A more important question that follows, naturally asks if these people should be on Pez dispensers? Is this appropriate? Each tower has a locked door on the side with no allusion to what might be inside. Should we be interrogating the interiors of these people? I think Pavlisko wants to ask interesting questions about reverence here. Do they belong in museums, or should they be democratized by something so common as a Pez dispenser? Might that democratization be cheapening? I can fathom Bowie realistically on a Pez Dispenser, but I can’t help but wonder if it’s a little disrespectful to put someone like Rosa Parks on one. I think Pavlisko wants to ask if we should allow important figures to be reverenced by simplicity and what dimensions of culture decide who is, and isn’t, important for culture.
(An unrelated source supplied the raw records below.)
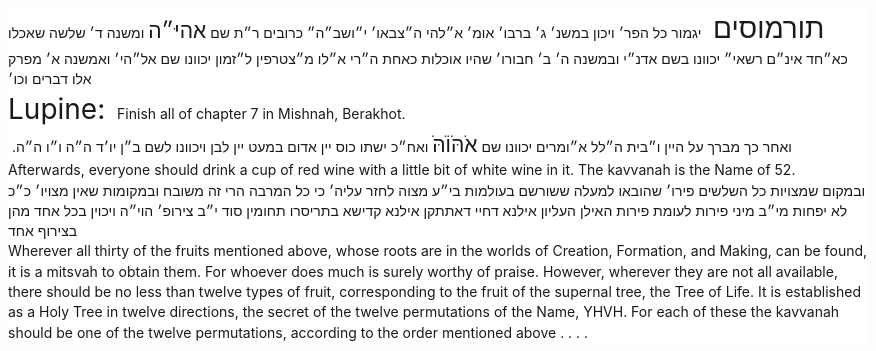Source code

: 
<tr><td style="vertical-align:top;">
<div class="commentary"><span lang="he">
<span style="font-size: 2em;">תורמוסים</span>
&nbsp;
יגמור כל הפר׳ ויכון במשנ׳ ג׳ ברבו׳ אומ׳ א״להי ה״צבאו׳ י״ושב״ה״ כרובים ר״ת שם <span class="hebrew" style="font-size: 1.5em;">אהיּ״ה</span> ומשנה ד׳ שלשה שאכלו כא״חד אינ״ם רשאי״ יכוונו בשם אדנ״י ובמשנה ה׳ ב׳ חבורו׳ שהיו אוכלות כאחת ה״רי א״לו מ״צטרפין ל״זמון יכוונו שם אל״הי׳ ואמשנה א׳ מפרק אלו דברים וכו׳
</span></div></td>

<td style="vertical-align:top;"><div class="english">
<span style="font-size: 2em;">Lupine:</span>
&nbsp;
Finish all of chapter 7 in Mishnah, Berakhot.
</div></td></tr>


<tr><td style="vertical-align:top;">
<div class="commentary"><span lang="he">
ואחר כך מברך על היין ו״בית ה״לל א״ומרים יכוונו שם <span class="hebrew" style="font-size: 1.5em;">אֹהֹּוֹֺהֹּ</span> ואח״כ ישתו כוס יין אדום במעט יין לבן ויכוונו לשם ב״ן יו׳ד ה״ה ו״ו ה״ה. ‏
</span></div></td>

<td style="vertical-align:top;"><div class="english">
Afterwards, everyone should drink a cup of red wine with a little bit of white wine in it. The kavvanah is the Name of 52.
</div></td></tr>


<tr><td style="vertical-align:top;">
<div class="commentary"><span lang="he">
ובמקום שמצויות כל השלשים פירו׳ שהובאו למעלה ששורשם בעולמות בי״ע מצוה לחזר עליה׳ כי כל המרבה הרי זה משובח ובמקומות שאין מצויו׳ כ״כ לא יפחות מי״ב מיני פירות לעומת פירות האילן העליון אילנא דחיי דאתתקן אילנא קדישא בתריסרו תחומין סוד י״ב צירופ׳ הוי״ה ויכוין בכל אחד מהן בצירוף אחד
</span></div></td>

<td style="vertical-align:top;"><div class="english">
Wherever all thirty of the fruits mentioned above, whose roots are in the worlds of Creation, Formation, and Making, can be found, it is a mitsvah to obtain them. For whoever does much is surely worthy of praise. However, wherever they are not all available, there should be no less than twelve types of fruit, corresponding to the fruit of the supernal tree, the Tree of Life. It is established as a Holy Tree in twelve directions, the secret of the twelve permutations of the Name, YHVH. For each of these the kavvanah should be one of the twelve permutations, according to the order mentioned above . . . .
</div></td></tr>

<!--  
<tr><td style="vertical-align:top;">
<div class="commentary"><span lang="he">

</span></div></td>

<td style="vertical-align:top;"><div class="english">
<h3>[Afterword]</h3>
</div></td></tr>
I also wonder if it’s been long enough since Parks’s time to start changing the way we reverence her. Perhaps, in a culture in which racism is very much alive, if people like her should remain in places of seriousness. No matter how you answer these questions, though, I think this is where he alludes to his economic interests most effectively. It isn’t forceful like the neon and shoes, but it similarly reflects on the reality that people – like art – will be commodified as time negotiates their legacies. Museums and monuments, like Pez dispensers, have economic boundaries and Pavlisko wants to question how our considerations of culture and legacies fit within or without those economic boundaries.